My first time I was in a Mitchell's Ice Cream was on the CWRU campus. The first thing I said to myself was, "Huh. They sell dry ice. THAT'S AWESOME." But it's funny. After I left Cleveland 7 years ago (not at my own volition, to be honest), the city decided to get good, and it's been getting better ever since. And when I started to visit the West side, I finally realized that that's where all the real gems really are in the city.
But I digress. That's not what this review is about.
It's really about the ice cream.
It's funny how ice cream is. You grow up eating the crummy store brand ice cream, since it's the cheapest, then the not as cheap brands (like Edy's and Breyers) full of not-so-straightforward elmulsifiers, then you go to college and start growing up and you try the better national brands, like Ben and Jerry's, UDF, Haagen Dazs (of which the latter is way too sweet, by the way). Then you start trying out local stuff. That, my friends is where the fun starts. At least in Ohio. In Cincinnati, you have Graeter's Ice Cream. It's made by the "French pot process" but the flavors are pretty conservative and traditional, but they do it well. Then you have Columbus' Jeni's Ice Cream where they make adventurous flavors you never thought would ever go together work, requiring nerves of steel to order their favors, but it's more of a boutique ice cream parlor (lighter, pricier, and smaller portions).

§ SUPPLIED DATA
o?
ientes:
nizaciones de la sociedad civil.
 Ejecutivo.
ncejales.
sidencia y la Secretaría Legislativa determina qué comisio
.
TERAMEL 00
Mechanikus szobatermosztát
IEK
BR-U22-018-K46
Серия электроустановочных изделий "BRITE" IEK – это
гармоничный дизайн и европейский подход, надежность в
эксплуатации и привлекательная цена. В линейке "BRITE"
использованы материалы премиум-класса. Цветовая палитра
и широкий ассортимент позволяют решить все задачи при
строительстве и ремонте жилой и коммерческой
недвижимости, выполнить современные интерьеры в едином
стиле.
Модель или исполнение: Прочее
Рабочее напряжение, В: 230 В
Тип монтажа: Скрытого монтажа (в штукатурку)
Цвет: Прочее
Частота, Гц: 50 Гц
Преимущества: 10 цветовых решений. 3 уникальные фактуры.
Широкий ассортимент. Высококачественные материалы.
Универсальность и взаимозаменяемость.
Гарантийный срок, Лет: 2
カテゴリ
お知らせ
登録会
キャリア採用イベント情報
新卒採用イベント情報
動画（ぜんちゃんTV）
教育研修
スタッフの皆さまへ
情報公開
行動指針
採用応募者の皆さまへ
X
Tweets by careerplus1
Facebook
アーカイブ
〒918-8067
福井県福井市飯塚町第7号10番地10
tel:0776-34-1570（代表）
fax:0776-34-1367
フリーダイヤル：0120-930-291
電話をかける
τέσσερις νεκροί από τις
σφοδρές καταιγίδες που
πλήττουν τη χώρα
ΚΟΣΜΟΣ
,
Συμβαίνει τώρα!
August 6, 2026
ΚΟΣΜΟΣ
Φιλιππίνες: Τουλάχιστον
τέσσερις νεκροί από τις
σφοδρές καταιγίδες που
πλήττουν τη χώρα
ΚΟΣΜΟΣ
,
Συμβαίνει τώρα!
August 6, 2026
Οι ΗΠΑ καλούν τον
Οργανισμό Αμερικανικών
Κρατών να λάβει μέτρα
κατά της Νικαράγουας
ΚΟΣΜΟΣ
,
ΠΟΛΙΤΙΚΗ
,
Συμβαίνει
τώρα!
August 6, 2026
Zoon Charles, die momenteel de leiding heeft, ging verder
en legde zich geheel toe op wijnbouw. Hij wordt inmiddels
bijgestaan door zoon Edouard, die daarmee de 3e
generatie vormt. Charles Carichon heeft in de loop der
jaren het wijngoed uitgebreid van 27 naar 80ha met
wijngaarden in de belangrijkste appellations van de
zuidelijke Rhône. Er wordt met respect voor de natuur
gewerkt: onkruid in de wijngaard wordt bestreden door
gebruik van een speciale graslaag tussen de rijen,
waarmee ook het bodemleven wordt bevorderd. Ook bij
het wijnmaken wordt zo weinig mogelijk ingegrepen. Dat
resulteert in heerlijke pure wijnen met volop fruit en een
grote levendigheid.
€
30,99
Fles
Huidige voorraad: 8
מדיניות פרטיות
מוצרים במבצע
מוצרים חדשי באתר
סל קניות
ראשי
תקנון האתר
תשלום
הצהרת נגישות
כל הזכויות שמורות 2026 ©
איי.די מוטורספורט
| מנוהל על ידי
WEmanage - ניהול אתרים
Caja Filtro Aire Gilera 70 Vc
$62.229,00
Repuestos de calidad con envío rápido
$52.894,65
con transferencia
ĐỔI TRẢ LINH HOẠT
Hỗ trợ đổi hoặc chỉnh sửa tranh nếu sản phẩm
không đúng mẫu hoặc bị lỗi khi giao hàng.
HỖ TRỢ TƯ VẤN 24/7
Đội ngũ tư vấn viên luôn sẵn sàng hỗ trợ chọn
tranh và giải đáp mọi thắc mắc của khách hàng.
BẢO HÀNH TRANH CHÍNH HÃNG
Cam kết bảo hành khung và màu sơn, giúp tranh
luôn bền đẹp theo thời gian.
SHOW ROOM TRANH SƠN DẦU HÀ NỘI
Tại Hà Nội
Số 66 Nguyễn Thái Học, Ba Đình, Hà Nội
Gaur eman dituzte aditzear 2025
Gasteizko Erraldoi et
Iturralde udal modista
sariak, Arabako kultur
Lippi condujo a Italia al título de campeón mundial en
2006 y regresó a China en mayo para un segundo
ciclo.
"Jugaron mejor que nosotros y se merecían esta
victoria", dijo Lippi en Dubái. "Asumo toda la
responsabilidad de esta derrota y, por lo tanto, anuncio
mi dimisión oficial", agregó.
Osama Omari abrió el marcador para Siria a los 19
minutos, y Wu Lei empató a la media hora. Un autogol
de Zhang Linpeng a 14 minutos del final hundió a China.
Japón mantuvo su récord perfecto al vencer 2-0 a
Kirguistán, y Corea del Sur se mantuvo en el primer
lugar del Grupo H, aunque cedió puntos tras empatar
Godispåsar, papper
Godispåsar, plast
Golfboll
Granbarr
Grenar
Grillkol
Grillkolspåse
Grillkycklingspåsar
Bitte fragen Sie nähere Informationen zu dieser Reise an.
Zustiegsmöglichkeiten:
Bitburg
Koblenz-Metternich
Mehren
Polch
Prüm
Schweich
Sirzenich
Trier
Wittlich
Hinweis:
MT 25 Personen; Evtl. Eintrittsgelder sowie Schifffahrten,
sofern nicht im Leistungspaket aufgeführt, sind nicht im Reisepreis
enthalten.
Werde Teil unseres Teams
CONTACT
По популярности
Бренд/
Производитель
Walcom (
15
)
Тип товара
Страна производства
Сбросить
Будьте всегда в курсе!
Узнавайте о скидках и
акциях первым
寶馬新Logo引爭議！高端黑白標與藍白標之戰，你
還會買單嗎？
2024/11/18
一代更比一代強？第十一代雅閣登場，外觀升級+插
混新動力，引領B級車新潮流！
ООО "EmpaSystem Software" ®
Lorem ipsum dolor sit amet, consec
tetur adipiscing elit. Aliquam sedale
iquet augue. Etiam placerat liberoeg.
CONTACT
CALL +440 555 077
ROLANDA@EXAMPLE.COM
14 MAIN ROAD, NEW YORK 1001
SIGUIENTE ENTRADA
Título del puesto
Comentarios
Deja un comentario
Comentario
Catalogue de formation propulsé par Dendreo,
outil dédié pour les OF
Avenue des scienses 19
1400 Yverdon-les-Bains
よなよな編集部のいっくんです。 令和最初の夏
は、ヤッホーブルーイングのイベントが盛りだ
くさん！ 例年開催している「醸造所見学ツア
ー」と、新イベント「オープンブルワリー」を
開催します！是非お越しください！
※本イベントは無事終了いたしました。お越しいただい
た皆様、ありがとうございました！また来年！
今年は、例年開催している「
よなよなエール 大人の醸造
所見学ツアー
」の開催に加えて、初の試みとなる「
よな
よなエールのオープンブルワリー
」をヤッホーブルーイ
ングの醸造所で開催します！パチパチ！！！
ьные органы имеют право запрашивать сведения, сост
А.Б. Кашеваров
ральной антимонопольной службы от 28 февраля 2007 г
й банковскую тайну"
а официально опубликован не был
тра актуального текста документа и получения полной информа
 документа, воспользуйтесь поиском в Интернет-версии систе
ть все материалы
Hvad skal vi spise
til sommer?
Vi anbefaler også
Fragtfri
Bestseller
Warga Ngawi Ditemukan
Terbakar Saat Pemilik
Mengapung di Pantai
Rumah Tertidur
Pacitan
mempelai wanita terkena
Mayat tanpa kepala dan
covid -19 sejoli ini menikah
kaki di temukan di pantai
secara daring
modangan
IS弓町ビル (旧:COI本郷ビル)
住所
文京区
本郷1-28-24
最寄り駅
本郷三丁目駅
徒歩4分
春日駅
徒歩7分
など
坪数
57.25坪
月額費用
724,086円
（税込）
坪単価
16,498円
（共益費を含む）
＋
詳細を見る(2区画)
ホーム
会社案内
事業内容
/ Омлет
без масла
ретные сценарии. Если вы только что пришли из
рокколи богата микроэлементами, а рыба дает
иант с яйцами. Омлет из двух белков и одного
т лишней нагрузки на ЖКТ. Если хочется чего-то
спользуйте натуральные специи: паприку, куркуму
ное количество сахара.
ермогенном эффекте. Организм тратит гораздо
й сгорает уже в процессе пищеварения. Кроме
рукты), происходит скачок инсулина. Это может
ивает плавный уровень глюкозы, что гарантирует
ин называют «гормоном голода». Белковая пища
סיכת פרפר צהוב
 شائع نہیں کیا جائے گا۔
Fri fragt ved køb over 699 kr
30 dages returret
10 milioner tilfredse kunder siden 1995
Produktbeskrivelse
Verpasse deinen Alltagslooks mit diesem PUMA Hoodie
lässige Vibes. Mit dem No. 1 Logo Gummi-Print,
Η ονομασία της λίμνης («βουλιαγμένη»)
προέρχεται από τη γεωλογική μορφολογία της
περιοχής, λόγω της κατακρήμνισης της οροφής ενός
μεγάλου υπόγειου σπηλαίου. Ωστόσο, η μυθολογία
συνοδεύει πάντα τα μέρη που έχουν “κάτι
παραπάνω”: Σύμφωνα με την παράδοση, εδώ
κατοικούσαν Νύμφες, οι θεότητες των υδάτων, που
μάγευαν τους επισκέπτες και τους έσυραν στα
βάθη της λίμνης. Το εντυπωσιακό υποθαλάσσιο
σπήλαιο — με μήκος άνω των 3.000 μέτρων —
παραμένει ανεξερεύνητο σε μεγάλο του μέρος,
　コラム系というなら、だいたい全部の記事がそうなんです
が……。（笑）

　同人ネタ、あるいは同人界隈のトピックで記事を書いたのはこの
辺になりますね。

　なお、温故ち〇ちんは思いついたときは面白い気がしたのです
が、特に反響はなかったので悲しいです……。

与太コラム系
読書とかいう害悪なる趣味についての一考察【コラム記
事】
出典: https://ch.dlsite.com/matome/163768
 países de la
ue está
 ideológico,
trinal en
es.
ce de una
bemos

§ REQUIRED TASKS
1. Retype the listing word for word, starting at its first line and ending at the line containing "waarmee ook het", with both of those lines included.
2. Continue the review of Mitchell's Ice Cream from the point where it stops.

§ ANSWERS GIVEN
1.
o?
ientes:
nizaciones de la sociedad civil.
 Ejecutivo.
ncejales.
sidencia y la Secretaría Legislativa determina qué comisio
.
TERAMEL 00
Mechanikus szobatermosztát
IEK
BR-U22-018-K46
Серия электроустановочных изделий "BRITE" IEK – это
гармоничный дизайн и европейский подход, надежность в
эксплуатации и привлекательная цена. В линейке "BRITE"
использованы материалы премиум-класса. Цветовая палитра
и широкий ассортимент позволяют решить все задачи при
строительстве и ремонте жилой и коммерческой
недвижимости, выполнить современные интерьеры в едином
стиле.
Модель или исполнение: Прочее
Рабочее напряжение, В: 230 В
Тип монтажа: Скрытого монтажа (в штукатурку)
Цвет: Прочее
Частота, Гц: 50 Гц
Преимущества: 10 цветовых решений. 3 уникальные фактуры.
Широкий ассортимент. Высококачественные материалы.
Универсальность и взаимозаменяемость.
Гарантийный срок, Лет: 2
カテゴリ
お知らせ
登録会
キャリア採用イベント情報
新卒採用イベント情報
動画（ぜんちゃんTV）
教育研修
スタッフの皆さまへ
情報公開
行動指針
採用応募者の皆さまへ
X
Tweets by careerplus1
Facebook
アーカイブ
〒918-8067
福井県福井市飯塚町第7号10番地10
tel:0776-34-1570（代表）
fax:0776-34-1367
フリーダイヤル：0120-930-291
電話をかける
τέσσερις νεκροί από τις
σφοδρές καταιγίδες που
πλήττουν τη χώρα
ΚΟΣΜΟΣ
,
Συμβαίνει τώρα!
August 6, 2026
ΚΟΣΜΟΣ
Φιλιππίνες: Τουλάχιστον
τέσσερις νεκροί από τις
σφοδρές καταιγίδες που
πλήττουν τη χώρα
ΚΟΣΜΟΣ
,
Συμβαίνει τώρα!
August 6, 2026
Οι ΗΠΑ καλούν τον
Οργανισμό Αμερικανικών
Κρατών να λάβει μέτρα
κατά της Νικαράγουας
ΚΟΣΜΟΣ
,
ΠΟΛΙΤΙΚΗ
,
Συμβαίνει
τώρα!
August 6, 2026
Zoon Charles, die momenteel de leiding heeft, ging verder
en legde zich geheel toe op wijnbouw. Hij wordt inmiddels
bijgestaan door zoon Edouard, die daarmee de 3e
generatie vormt. Charles Carichon heeft in de loop der
jaren het wijngoed uitgebreid van 27 naar 80ha met
wijngaarden in de belangrijkste appellations van de
zuidelijke Rhône. Er wordt met respect voor de natuur
gewerkt: onkruid in de wijngaard wordt bestreden door
gebruik van een speciale graslaag tussen de rijen,
waarmee ook het bodemleven wordt bevorderd. Ook bij

2.
Mitchell's hits that awesome sweet spot in the middle. Not only does it do traditional flavors well (and better than Sweet Moses, IMHO). Their ice creams don't skimp on flavor or ingredients. This is especially so with their seasonal flavors (and specialty flavors), which elevate these folks to a whole to a whole new and phenomenal level. When they have seasonal fruit flavors, they use actual fruit in the ice cream, and you can see it being be put in the ice cream as they make it behind the service area. You see them open boxes of chocolates with stickers that say "Product of Belgium". Lavender honey ice cream tastes like honey (and lavender) (though some may find it a bit too sweet) . You want s'mores in your ice cream? No problem, you'll find milk chocolate, graham cracker crumble, and marshmellow fluff. Then you have porter dark chocolate. Yes. Great Lakes Brewery's very own Edmund Fitzgerald Porter in ice cream form with dark chocolate chunks. Really, you can't go wrong with any their flavors, and they give generous portions. If your brain stops working at being able to choose from the the easily 20+ flavor offerings at any one day, the staff is more than eager to let you try the flavors.
Remember that dry ice I mentioned earlier? It's to throw into coolers so out-of-towners can take the ice cream home with them, never melted and refrozen. And I would totally do that if I had a cooler (which I don't), when I would return to Cincinnati.
In all honesty, they've become the ice cream standard in Cleveland, and to the Cincinnatian who worried about ice cream cred in his review: Your cred is intact. Mitchell's is indeed better than Graeter's.
As a warning, the W 25th St. location doesn't have straightforward parking -- it's street parking immediately around the parlor. It's a very busy area with restaurants and bars. So, parking there may be a challenge.